The first two contain an array for their multi-part “cakiness” in the makeup field. But the brownie, well.. it’s made out of brownie! The value of the makeup field there is just a string.

$unwind used to error out on this condition. If it encountered any document who’s field was not an underlying BSON type of array it would halt the pipeline and throw an error. But not anymore!

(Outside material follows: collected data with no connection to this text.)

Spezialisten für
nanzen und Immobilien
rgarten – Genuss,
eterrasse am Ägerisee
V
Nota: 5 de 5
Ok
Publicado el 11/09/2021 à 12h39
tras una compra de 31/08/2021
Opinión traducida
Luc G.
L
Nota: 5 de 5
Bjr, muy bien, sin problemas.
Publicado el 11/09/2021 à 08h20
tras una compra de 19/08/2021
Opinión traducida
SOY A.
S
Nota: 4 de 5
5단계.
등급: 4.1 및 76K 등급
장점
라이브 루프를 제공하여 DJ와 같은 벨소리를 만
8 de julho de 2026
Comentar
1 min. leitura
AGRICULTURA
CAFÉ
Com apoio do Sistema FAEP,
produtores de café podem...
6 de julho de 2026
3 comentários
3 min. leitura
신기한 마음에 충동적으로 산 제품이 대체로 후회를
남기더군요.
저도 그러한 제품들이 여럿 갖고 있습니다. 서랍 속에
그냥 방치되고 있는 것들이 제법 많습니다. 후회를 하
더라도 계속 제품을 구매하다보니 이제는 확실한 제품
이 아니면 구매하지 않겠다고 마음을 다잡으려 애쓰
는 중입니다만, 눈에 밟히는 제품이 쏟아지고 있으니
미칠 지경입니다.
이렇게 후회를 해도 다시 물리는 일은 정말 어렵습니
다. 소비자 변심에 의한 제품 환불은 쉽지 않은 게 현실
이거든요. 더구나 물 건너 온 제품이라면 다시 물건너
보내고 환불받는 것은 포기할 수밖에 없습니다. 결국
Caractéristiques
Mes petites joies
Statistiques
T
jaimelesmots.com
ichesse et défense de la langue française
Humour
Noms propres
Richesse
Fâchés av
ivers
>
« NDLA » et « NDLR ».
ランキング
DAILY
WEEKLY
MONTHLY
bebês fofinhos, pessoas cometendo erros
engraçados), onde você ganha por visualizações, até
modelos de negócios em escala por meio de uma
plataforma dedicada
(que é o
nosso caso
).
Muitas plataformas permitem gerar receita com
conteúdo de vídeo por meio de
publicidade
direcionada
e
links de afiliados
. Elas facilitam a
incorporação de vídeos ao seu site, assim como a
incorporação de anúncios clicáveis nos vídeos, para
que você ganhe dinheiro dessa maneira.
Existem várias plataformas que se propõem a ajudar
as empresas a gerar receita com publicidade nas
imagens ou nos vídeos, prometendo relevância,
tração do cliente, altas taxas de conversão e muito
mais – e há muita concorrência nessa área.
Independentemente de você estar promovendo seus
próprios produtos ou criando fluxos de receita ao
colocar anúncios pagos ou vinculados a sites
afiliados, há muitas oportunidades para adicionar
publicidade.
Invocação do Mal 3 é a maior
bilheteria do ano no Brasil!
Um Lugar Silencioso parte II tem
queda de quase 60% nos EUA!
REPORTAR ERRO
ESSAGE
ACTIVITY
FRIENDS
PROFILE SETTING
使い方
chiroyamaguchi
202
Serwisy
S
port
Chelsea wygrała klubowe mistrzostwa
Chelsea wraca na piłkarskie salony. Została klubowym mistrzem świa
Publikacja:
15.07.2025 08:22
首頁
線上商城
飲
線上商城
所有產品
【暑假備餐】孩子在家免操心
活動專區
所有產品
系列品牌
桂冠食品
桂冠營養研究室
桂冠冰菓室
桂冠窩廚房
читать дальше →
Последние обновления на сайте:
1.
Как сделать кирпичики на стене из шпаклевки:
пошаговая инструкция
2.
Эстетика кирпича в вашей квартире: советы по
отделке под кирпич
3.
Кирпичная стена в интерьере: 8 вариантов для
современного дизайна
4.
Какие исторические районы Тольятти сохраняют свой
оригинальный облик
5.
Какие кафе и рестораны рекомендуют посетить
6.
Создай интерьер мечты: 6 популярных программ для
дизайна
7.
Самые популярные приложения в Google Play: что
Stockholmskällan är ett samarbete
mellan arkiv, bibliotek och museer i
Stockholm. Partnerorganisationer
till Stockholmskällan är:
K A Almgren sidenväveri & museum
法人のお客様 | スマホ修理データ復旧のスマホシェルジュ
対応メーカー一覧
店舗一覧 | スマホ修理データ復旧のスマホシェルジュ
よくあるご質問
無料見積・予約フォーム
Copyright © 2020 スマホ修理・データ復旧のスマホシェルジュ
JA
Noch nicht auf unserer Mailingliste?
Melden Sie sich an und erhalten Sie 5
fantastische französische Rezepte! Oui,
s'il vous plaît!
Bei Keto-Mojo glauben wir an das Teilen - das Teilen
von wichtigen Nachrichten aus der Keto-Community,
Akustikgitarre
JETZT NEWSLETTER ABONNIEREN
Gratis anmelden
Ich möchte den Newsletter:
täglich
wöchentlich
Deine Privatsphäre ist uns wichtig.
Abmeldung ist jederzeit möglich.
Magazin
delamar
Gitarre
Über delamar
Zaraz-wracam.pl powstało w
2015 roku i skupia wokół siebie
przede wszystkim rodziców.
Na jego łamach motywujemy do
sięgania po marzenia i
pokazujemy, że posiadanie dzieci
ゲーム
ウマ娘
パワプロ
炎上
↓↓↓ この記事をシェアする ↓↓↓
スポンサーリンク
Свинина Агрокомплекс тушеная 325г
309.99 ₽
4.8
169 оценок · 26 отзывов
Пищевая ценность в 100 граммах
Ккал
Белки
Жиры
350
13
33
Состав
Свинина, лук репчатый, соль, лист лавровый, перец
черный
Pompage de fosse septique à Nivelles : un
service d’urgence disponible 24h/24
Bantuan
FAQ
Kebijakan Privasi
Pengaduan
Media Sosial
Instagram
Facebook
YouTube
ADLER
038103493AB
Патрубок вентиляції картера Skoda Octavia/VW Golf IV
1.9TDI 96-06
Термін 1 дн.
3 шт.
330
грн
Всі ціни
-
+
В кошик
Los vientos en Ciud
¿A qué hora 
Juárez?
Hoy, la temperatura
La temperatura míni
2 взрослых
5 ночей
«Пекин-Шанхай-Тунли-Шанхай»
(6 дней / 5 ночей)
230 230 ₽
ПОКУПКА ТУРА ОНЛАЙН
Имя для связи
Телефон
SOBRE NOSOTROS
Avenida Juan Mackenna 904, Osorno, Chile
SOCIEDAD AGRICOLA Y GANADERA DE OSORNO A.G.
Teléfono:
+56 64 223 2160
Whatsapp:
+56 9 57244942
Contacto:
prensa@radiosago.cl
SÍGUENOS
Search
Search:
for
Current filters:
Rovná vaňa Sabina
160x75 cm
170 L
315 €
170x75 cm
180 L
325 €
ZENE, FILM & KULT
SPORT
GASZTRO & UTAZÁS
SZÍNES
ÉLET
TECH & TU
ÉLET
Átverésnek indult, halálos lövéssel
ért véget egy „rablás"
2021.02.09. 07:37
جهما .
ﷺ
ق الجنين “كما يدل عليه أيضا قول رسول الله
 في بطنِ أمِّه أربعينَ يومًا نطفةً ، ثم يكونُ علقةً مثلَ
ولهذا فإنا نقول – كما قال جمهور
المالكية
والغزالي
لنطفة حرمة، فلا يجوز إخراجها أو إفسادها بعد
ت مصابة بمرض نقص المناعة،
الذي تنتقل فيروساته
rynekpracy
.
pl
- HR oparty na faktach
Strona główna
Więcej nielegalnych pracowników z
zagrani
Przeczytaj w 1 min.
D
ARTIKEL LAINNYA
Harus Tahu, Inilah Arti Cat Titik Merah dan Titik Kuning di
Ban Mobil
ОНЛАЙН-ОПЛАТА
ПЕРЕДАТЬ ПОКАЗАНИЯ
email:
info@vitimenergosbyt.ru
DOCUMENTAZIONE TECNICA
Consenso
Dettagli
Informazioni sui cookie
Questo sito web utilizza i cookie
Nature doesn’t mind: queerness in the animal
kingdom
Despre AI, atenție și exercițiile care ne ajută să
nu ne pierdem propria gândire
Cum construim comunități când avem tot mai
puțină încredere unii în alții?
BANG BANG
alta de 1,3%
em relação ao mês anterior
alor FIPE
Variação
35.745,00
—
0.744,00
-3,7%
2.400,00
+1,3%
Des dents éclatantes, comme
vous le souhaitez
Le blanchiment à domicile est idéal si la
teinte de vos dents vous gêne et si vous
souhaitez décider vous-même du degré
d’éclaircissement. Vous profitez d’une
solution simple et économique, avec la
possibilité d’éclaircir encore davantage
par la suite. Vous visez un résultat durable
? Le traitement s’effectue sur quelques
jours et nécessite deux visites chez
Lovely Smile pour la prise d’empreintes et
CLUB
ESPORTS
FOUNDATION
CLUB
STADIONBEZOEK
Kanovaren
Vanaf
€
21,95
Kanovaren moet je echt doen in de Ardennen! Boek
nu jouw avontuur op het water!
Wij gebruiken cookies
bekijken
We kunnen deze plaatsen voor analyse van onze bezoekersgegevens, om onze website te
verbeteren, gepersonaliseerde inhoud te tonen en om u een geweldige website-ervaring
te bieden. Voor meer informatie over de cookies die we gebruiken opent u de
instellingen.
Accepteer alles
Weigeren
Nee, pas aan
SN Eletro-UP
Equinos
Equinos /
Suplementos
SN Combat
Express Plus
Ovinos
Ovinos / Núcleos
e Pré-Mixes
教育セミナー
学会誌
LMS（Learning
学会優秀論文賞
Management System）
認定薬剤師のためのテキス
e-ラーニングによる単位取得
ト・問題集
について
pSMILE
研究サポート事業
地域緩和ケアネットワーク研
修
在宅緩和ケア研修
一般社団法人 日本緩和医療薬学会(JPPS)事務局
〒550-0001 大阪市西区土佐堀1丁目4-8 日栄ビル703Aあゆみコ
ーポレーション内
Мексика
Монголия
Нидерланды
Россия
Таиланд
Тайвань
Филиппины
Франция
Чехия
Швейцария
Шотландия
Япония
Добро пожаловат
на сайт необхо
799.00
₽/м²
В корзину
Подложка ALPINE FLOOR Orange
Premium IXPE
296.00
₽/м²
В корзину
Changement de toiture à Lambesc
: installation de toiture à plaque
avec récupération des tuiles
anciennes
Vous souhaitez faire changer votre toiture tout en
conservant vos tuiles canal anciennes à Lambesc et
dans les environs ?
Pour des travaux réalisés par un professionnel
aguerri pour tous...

Running a straightforward aggregation:

db.cakes.aggregate([
{$unwind: {path: '$makeup'}},
{$group: {_id: '$makeup', makes: {$addToSet: '$_id'}}}
])
// results in the following:
{ "_id" : "marzipan", "makes" : [ "princess" ] }
{ "_id" : "sponge", "makes" : [ "princess", "angel cake" ] }
{ "_id" : "icing", "makes" : [ "angel cake" ] }
{ "_id" : "jam", "makes" : [ "princess" ] }
{ "_id" : "custard", "makes" : [ "princess" ] }
{ "_id" : "brownie", "makes" : [ "brownies" ] }
{ "_id" : "whipped-cream", "makes" : [ "princess", "angel cake" ] }

Is perfectly acceptable in the new unwinding world. When $unwind sees a field with a non-array value, it treats it as an array with that single value, and emits a single document containing that value. No more error. Since in the past such data condition would have produced an error, your legacy code should largely work OK under upgrade. If it didn’t error then this condition wasn’t present – presumably clean data or you took the time to fashion fancy $match clause or expressions that prevented single-valued fields from entering the $unwind stage.

Nice.

This feature adds nuances to a common scenario. Initially, a document schema contains only a single value because it is version 0.9 of the software, and the use case was simple. Later on, we discover that a single value doesn’t cover the future feature and convert a field to an array. But then we may have some limbo time when some documents are saved with one schema, and others with another. Either way, we can now aggregate across that field and handle single-valued fields as an array with single a value without the need for elaborate $project of $match.

Oh, and one more thing:

We may have a need to figure out how cake composition varies across cakes. For that, I want to aggregate around the ordinal position of a component across cakes. I’d like to have an idea across the layer 1’s, layer 2’s etc what’s the amount of variation. To assist with that, $unwind has a new option to emit the array offset alongside the value.

> db.cakes.aggregate([
{$unwind: {path: '$makeup', includeArrayIndex: 'offset'}},
{$group: {_id: '$offset', options: {$addToSet: '$makeup'}}}
])
// returns these results:
{ "_id" : NumberLong(6), "options" : [ "marzipan" ] }
{ "_id" : NumberLong(5), "options" : [ "whipped-cream" ] }
{ "_id" : NumberLong(4), "options" : [ "sponge" ] }
{ "_id" : NumberLong(3), "options" : [ "custard", "icing" ] }
{ "_id" : NumberLong(2), "options" : [ "sponge" ] }
{ "_id" : NumberLong(1), "options" : [ "jam", "whipped-cream" ] }
{ "_id" : NumberLong(0), "options" : [ "sponge" ] }
{ "_id" : null, "options" : [ "brownie" ] }

Which lets us see that our cakes thus far have sponge layers and a variety of fillings in between for the first 4 components (offsets 0 - 4)

When we evaluate our customer schema and use cases, we also spend time ensuring that we can produce requisite (and sometimes intricate) queries using available Mongo server syntax. The 3.2 release includes an improved $unwind and a bevy of other operators which helps us cover more use cases in a more compact and efficient way.